Nachhaltige böse Folgen der Gelddruckerei
Geld schwemmen und Nullzinsen ist eine sehr asoziale Strategie. Denn so steigen nur Vermögenswerte (wie Immobilien, Anlagen) von Begüterten.
Damit wird die oft links geprägte Politik des viel Geldausgebens (via monetäres Fluten und Schulden) zum Bumerang. Auf einen Nenner gebracht: Die derzeitige Ausgabenflut wirkt letztlich unsozial. Der Vorgang scheint schwer vermittelbar, diese Analyse ist jedoch stringent! Die heutige Geldpolitik fördert also die Ungleichheit und damit mittelfristig auch die sozialen Spannungen. Junge Leute werden in absehbarer Zeit mittels verzinstem Sparen kein Vermögen schaffen mehr können. Die Nullzins-Politik ist damit ein Verrat der alten Generation an der jungen.
Das gibt viel Nahrung für die künftigen politischen Verteilungskämpfe: Die Lohnentwicklung ist nämlich an den Index der Konsumentenpreise gekoppelt. Ein Immobilienkauf mit verdientem Einkommen aus Arbeit zu realisieren, wird immer schwieriger, leichter gestaltet sich dies aus Kapitaleikommen. Karl Marx hätte bestimmt Freude an dieser sozialkritischen Analyse. Sie widerspiegelt indessen eine Tatsache und ist von ihrer Wirkung her staatspolitisch äusserst toxisch: Es dient einer Gesellschaft längerfristig nicht, wenn sich die Schere in der Vermögensverteilung weiter auftut.

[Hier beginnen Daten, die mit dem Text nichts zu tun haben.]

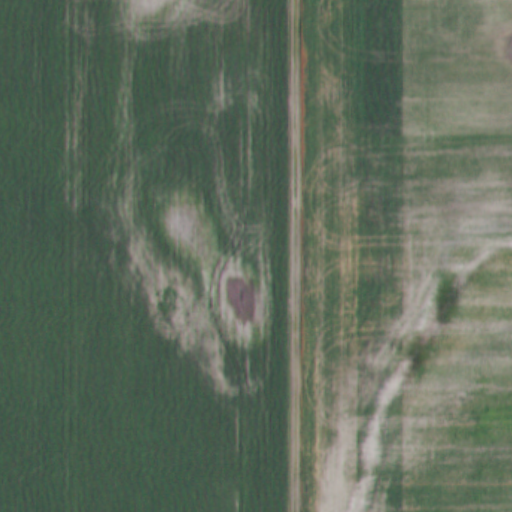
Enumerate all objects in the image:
road: (299, 256)
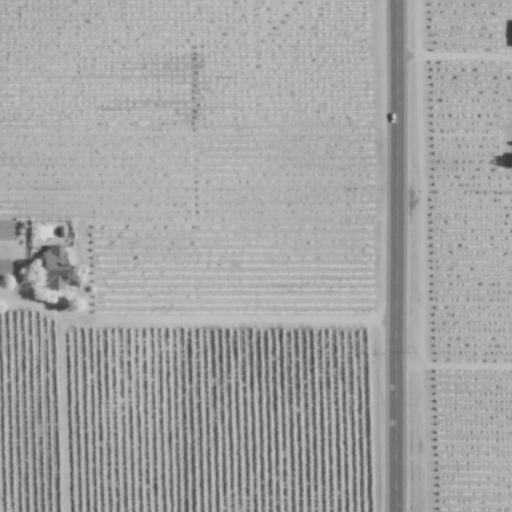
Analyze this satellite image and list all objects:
road: (453, 57)
building: (3, 229)
road: (394, 255)
building: (3, 268)
building: (50, 268)
road: (194, 319)
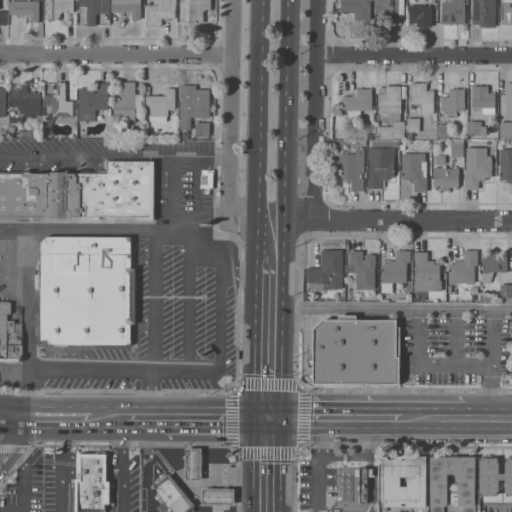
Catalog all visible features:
building: (57, 7)
building: (127, 7)
building: (127, 7)
building: (25, 8)
building: (26, 8)
building: (56, 8)
building: (357, 8)
building: (358, 8)
building: (400, 8)
building: (94, 9)
building: (95, 9)
building: (387, 9)
building: (192, 10)
building: (192, 10)
building: (390, 10)
building: (159, 11)
building: (159, 11)
building: (453, 11)
building: (453, 11)
building: (506, 11)
building: (506, 11)
building: (483, 12)
building: (484, 12)
building: (420, 14)
building: (421, 14)
building: (3, 17)
building: (3, 17)
road: (115, 54)
road: (415, 55)
building: (422, 96)
building: (422, 96)
building: (482, 96)
building: (484, 98)
building: (508, 99)
building: (509, 99)
building: (2, 100)
building: (25, 100)
building: (27, 100)
building: (91, 100)
building: (93, 100)
building: (59, 101)
building: (60, 101)
building: (128, 101)
building: (357, 101)
building: (358, 101)
building: (453, 101)
building: (454, 101)
building: (2, 102)
building: (126, 102)
road: (259, 103)
building: (192, 104)
building: (159, 105)
building: (160, 105)
building: (192, 106)
road: (317, 109)
building: (391, 112)
road: (229, 124)
building: (413, 124)
building: (414, 124)
building: (475, 127)
building: (477, 127)
building: (201, 128)
building: (202, 128)
building: (505, 128)
building: (505, 128)
building: (444, 130)
building: (115, 132)
road: (285, 132)
building: (410, 134)
building: (432, 134)
building: (370, 135)
building: (384, 142)
building: (402, 146)
building: (456, 147)
building: (457, 147)
road: (114, 157)
building: (440, 158)
building: (505, 164)
building: (379, 165)
building: (380, 165)
building: (477, 165)
building: (476, 166)
building: (506, 166)
building: (352, 167)
building: (352, 168)
building: (414, 169)
building: (415, 169)
building: (445, 177)
building: (445, 177)
building: (207, 178)
building: (103, 191)
building: (81, 192)
road: (172, 192)
building: (22, 195)
road: (398, 218)
road: (130, 230)
road: (258, 235)
road: (198, 246)
building: (493, 263)
building: (493, 263)
road: (270, 264)
building: (464, 267)
building: (362, 268)
building: (362, 268)
building: (463, 268)
building: (327, 269)
building: (327, 270)
building: (394, 270)
building: (395, 270)
building: (425, 272)
building: (426, 275)
building: (86, 289)
building: (88, 289)
building: (474, 289)
building: (506, 292)
building: (375, 296)
road: (151, 300)
road: (383, 309)
road: (28, 310)
building: (10, 331)
building: (9, 335)
road: (455, 337)
road: (255, 340)
road: (282, 340)
parking lot: (458, 347)
building: (356, 351)
building: (357, 351)
road: (220, 357)
road: (492, 363)
road: (428, 365)
road: (89, 370)
road: (14, 371)
road: (15, 416)
road: (76, 417)
road: (201, 417)
traffic signals: (253, 417)
road: (267, 417)
traffic signals: (282, 417)
road: (433, 417)
road: (489, 417)
road: (136, 418)
road: (340, 418)
road: (15, 437)
building: (193, 462)
building: (194, 463)
road: (253, 464)
road: (282, 464)
road: (315, 465)
building: (494, 475)
building: (494, 475)
road: (23, 478)
building: (403, 480)
building: (404, 480)
building: (90, 481)
building: (94, 481)
building: (363, 481)
building: (452, 481)
building: (453, 482)
building: (355, 488)
building: (172, 493)
building: (218, 495)
building: (219, 495)
building: (173, 496)
building: (452, 496)
road: (68, 505)
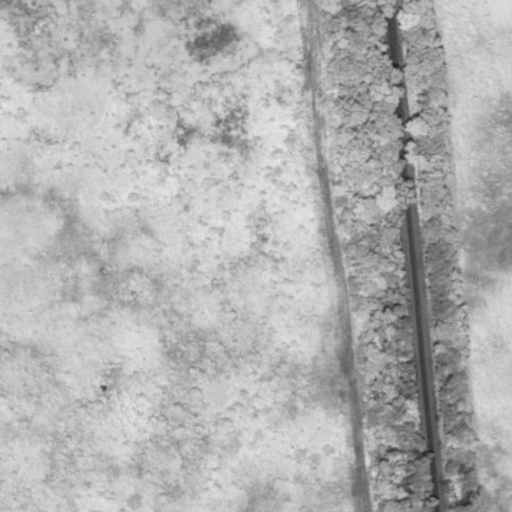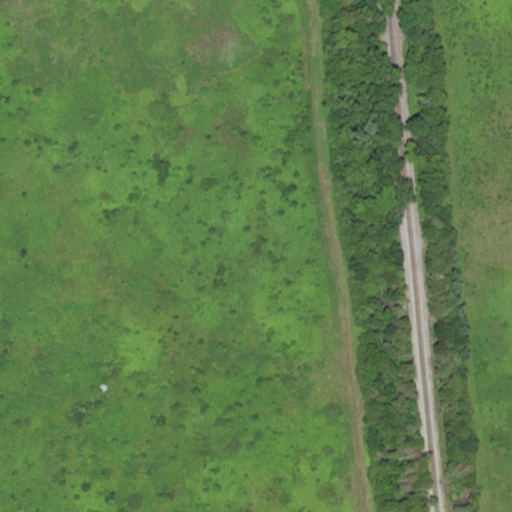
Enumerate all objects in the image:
railway: (378, 256)
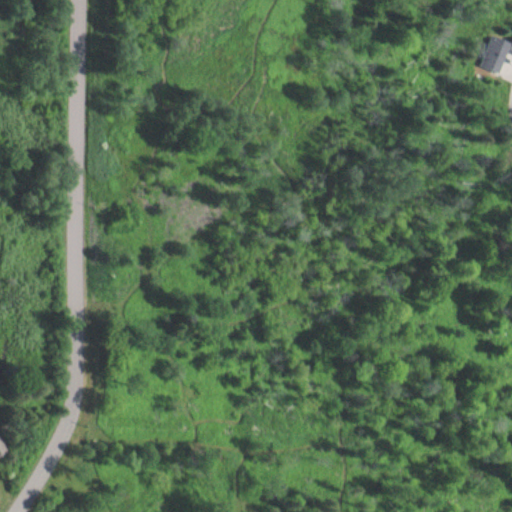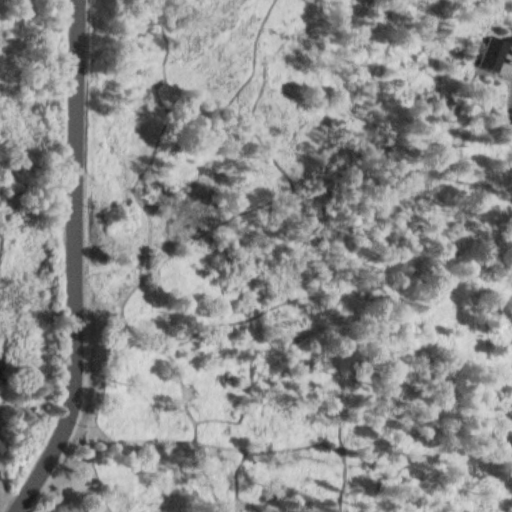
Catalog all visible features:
building: (485, 55)
road: (88, 265)
road: (298, 364)
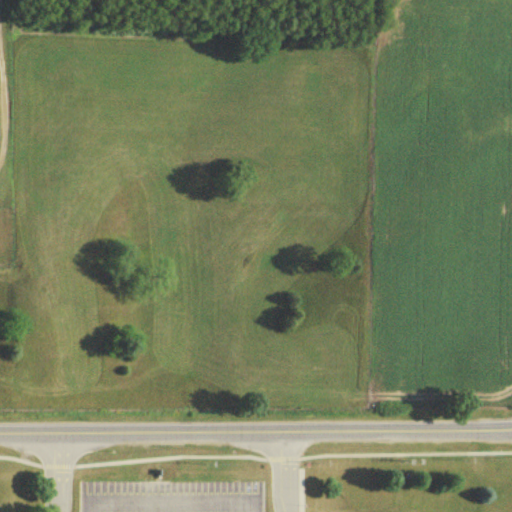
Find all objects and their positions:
road: (255, 437)
road: (61, 474)
road: (287, 475)
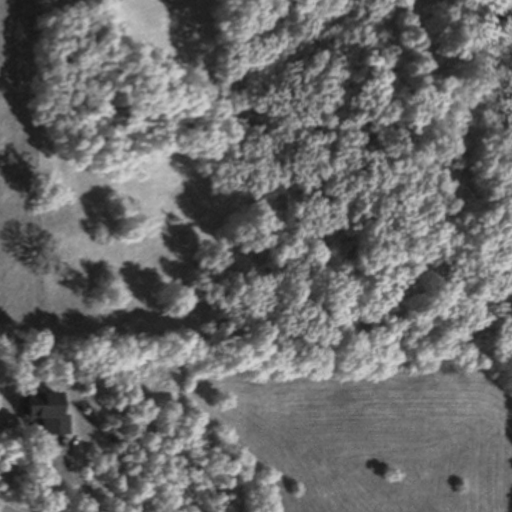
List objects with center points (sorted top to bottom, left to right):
building: (45, 409)
building: (40, 412)
road: (66, 485)
road: (2, 511)
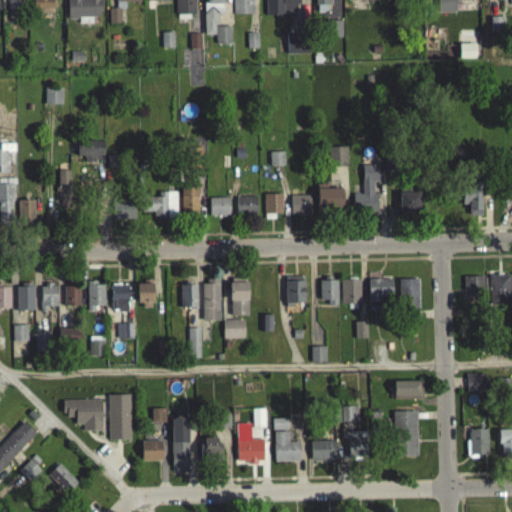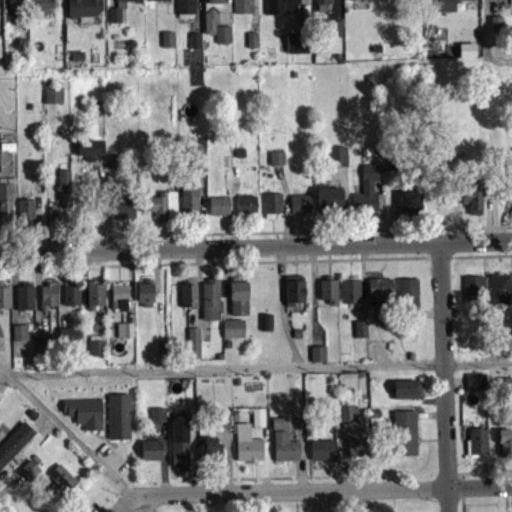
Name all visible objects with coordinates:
building: (498, 0)
building: (157, 2)
building: (367, 2)
building: (320, 4)
building: (41, 6)
building: (449, 6)
building: (241, 9)
building: (280, 9)
building: (184, 10)
building: (13, 11)
building: (83, 12)
building: (119, 12)
building: (211, 17)
building: (495, 28)
building: (333, 33)
building: (222, 39)
building: (166, 44)
building: (251, 45)
building: (296, 48)
building: (466, 55)
building: (52, 100)
building: (89, 154)
building: (6, 160)
building: (336, 161)
building: (275, 163)
building: (62, 193)
building: (366, 195)
building: (507, 197)
building: (471, 201)
building: (328, 203)
building: (188, 204)
building: (5, 206)
building: (408, 206)
building: (160, 209)
building: (245, 209)
building: (271, 209)
building: (299, 209)
building: (218, 211)
building: (123, 214)
building: (24, 216)
road: (256, 250)
building: (378, 293)
building: (472, 293)
building: (498, 294)
building: (293, 295)
building: (327, 295)
building: (349, 296)
building: (144, 299)
building: (47, 300)
building: (70, 300)
building: (187, 300)
building: (24, 301)
building: (95, 301)
building: (408, 301)
building: (4, 302)
building: (118, 302)
building: (237, 303)
building: (209, 304)
building: (266, 327)
building: (232, 333)
building: (360, 334)
building: (123, 335)
building: (19, 337)
building: (67, 341)
building: (42, 346)
building: (193, 347)
building: (1, 348)
building: (95, 350)
building: (317, 359)
road: (224, 368)
road: (449, 378)
building: (475, 387)
building: (406, 394)
building: (83, 417)
building: (343, 419)
building: (157, 420)
building: (118, 421)
building: (258, 423)
building: (223, 426)
building: (278, 428)
building: (404, 438)
road: (71, 441)
building: (476, 446)
building: (505, 446)
building: (14, 447)
building: (356, 448)
building: (178, 449)
building: (247, 450)
building: (284, 452)
building: (209, 453)
building: (150, 455)
building: (322, 455)
building: (30, 474)
building: (61, 483)
road: (316, 492)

Wird Inflation falsch gemessen?
Ist die Inflation bei uns etwa bereits angekommen, und wir haben es gar nicht bemerkt? Das ist durchaus möglich. Und zwar hat sie sich ganz gemein eingeschlichen, durch die Hintertüre. Es betrifft die Investitionen von vermögenden Personen, welche ihr Geld in andere Werte konvertieren möchten: Dann erhalten sie für ihr Geld heute nämlich weniger an Immobilien, Aktien, Oldtimer, Kunst, Gold, etc. Alles ist teurer geworden. Hier, bei den „Vermögenspreisen“ ist die Inflation bereits angekommen. Das trifft natürlich nicht auf den normalen Mix mit Konsumgütern zu.

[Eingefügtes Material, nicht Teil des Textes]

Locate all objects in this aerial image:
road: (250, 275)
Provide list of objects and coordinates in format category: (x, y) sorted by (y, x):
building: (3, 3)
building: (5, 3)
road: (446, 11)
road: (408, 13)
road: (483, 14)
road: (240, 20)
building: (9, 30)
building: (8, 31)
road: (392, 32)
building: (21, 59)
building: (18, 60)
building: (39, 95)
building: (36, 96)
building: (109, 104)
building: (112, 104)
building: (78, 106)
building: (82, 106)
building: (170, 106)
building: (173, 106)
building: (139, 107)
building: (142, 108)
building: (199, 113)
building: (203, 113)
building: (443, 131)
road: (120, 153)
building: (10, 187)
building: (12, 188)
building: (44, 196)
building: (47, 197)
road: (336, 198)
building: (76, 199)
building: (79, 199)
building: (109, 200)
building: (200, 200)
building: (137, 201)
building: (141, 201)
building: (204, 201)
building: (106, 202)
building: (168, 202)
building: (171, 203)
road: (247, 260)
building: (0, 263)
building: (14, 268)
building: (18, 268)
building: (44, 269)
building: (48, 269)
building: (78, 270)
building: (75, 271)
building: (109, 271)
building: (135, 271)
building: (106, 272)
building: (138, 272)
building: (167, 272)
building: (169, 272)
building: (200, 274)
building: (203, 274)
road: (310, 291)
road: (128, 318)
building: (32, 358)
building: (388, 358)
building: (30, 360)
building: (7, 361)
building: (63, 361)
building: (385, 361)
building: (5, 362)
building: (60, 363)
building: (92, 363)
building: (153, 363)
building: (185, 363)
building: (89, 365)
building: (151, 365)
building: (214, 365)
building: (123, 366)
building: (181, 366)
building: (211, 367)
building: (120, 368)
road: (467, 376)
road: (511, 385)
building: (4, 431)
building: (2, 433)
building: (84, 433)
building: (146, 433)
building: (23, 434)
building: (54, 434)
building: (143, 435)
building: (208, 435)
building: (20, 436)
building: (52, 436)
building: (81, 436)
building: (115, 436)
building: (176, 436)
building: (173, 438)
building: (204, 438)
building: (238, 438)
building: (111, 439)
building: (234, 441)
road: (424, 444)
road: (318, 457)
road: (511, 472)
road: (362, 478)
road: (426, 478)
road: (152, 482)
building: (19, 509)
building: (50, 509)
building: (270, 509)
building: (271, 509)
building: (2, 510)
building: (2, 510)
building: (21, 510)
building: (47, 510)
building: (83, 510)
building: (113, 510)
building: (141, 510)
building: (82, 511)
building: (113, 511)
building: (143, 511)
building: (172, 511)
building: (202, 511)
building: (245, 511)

So klassisch, wie die Inflation heute gemessen wird, wird sie demnächst wohl kaum stattfinden, Zumindest – vermutlich – weder mittel- noch langfristig. Die rekordtiefen und langanhaltenden Zinssätze haben also nur eine ungeplante Inflation bei Vermögenden provoziert, die gar nie bei der Durchschnittsbevölkerung angekommen ist. Die gescheiten Notenbanker wollten mit ihrer Geldschwemme die Konsumgüter in die Inflation zwingen, um ihre Staatsschulden zu vernichten. Nun ist sie an einem ganz andern, luxuriösen Ort – wo sie nämlich nicht gemessen wird – angekommen.

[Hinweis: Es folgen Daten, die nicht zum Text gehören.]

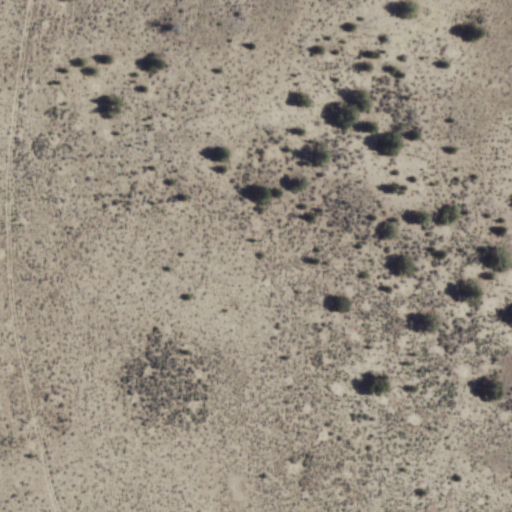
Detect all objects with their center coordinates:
road: (17, 257)
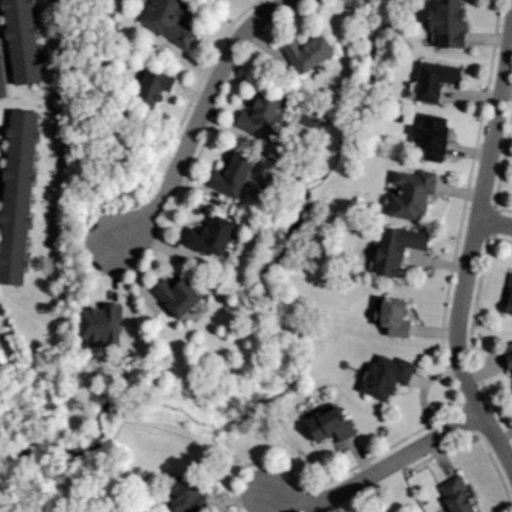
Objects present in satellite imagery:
building: (164, 21)
building: (441, 23)
building: (15, 41)
building: (300, 50)
building: (429, 80)
building: (147, 85)
road: (201, 117)
building: (426, 136)
building: (224, 174)
building: (12, 192)
building: (407, 193)
road: (495, 225)
building: (202, 234)
building: (390, 248)
road: (471, 257)
building: (169, 294)
building: (506, 295)
building: (387, 315)
building: (98, 324)
building: (505, 356)
building: (382, 376)
building: (322, 423)
road: (377, 472)
building: (451, 494)
building: (178, 496)
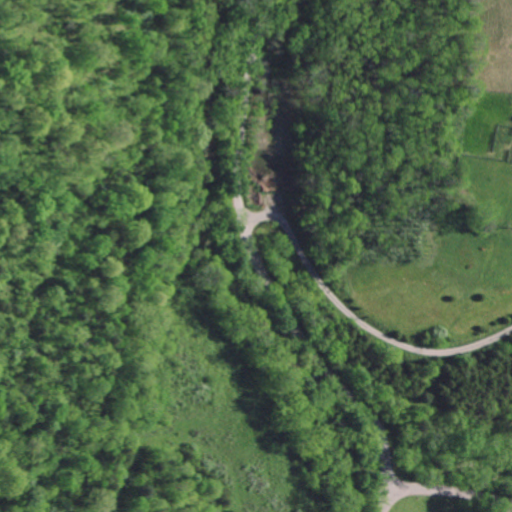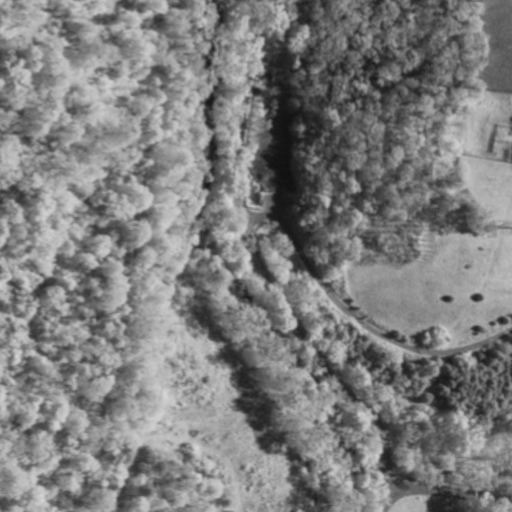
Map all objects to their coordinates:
road: (260, 271)
road: (355, 318)
road: (448, 492)
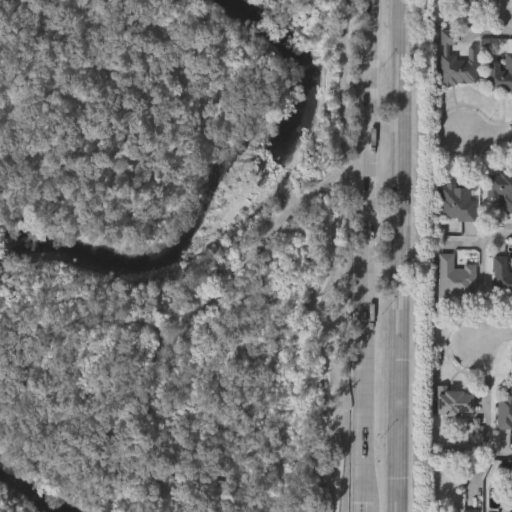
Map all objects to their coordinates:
building: (466, 0)
building: (511, 1)
road: (504, 16)
building: (455, 61)
building: (457, 63)
building: (500, 72)
building: (500, 76)
road: (489, 133)
road: (185, 136)
building: (500, 189)
building: (499, 191)
building: (455, 200)
building: (456, 202)
park: (173, 254)
road: (412, 255)
road: (368, 256)
road: (399, 256)
road: (240, 262)
building: (501, 276)
building: (453, 277)
building: (501, 278)
building: (454, 280)
road: (484, 281)
road: (493, 337)
road: (333, 340)
road: (23, 368)
building: (452, 402)
building: (451, 403)
building: (504, 406)
building: (505, 408)
road: (487, 409)
road: (15, 419)
building: (470, 508)
building: (510, 509)
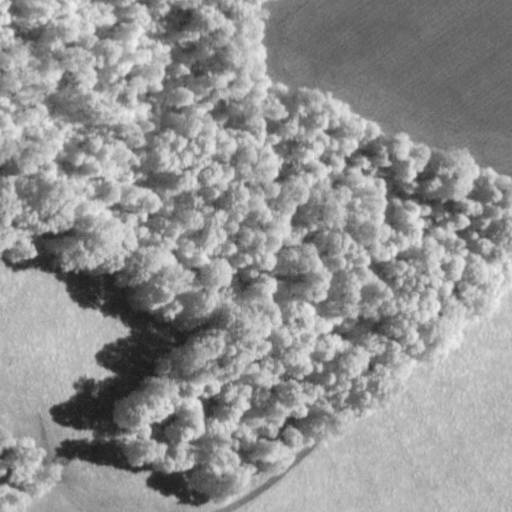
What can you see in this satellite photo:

Wird Inflation also falsch – oder zumindest unvollkommen – gemessen?
Was tun?
Was bedeutet diese Misere nun für uns Anleger? Die Antwort ist eine theoretische – doch hier ist sie: keine verzinsten Anlagen tätigen, welche nicht kurzfristig sind. Also Hände weg von Investitionen in vermeintlich sichere Staatsanleihen, besonders nicht in Fremdwährungen. Steigt die Inflation trotzdem (z.B. Import-bedingt wie in der Türkei aufgrund der erodierenden Lira), verlieren solche Anlagen massiv an Wert – logischerweise vor allem, wenn diese langfristigen Charakter haben. Besser Geld parken (in sicheren Währungen), Wohnimmobilien kaufen, nur vorsichtig und selektiv an der Aktienbörse präsent sein – und warten. Es könnte nur wenige Jahre dauern, und man könnte mit dieser Strategie gewinnen. Ja, es herrscht Anlagenotstand: Obligationen sind ebenso out, Fremdwährungen nur Spekulation; sie dienen allenfalls zur Diversifikation. Gold ist eine kleine Alternative, aber nur als Notbatzen. Gold dient kaum zur Spekulation und wirft auch keinen Zins ab; das gelbe Metall ist nur ein Back-up. Und auch nur dann, wenn es in kleinen, handelbaren Grössen gehalten wird. Also bitte keine Goldzertifikate oder Minenanleihen. Nur Nuggets, Vreneli, Krügerrand, Kleinst-Barren…
Fazit:
So wie die Inflation heute gemessen wird, wird sie demnächst nicht flächendeckend ankommen. Zwar versuchen die Zentralbanken, eine solche seit Jahren herbeizuzwingen – doch es funktioniert nicht. Ob die Verschuldungsblase jemals platzen wird und dannzumal eine Inflation – oder gar eine Hyperinflation – provoziert, ist absolut unsicher.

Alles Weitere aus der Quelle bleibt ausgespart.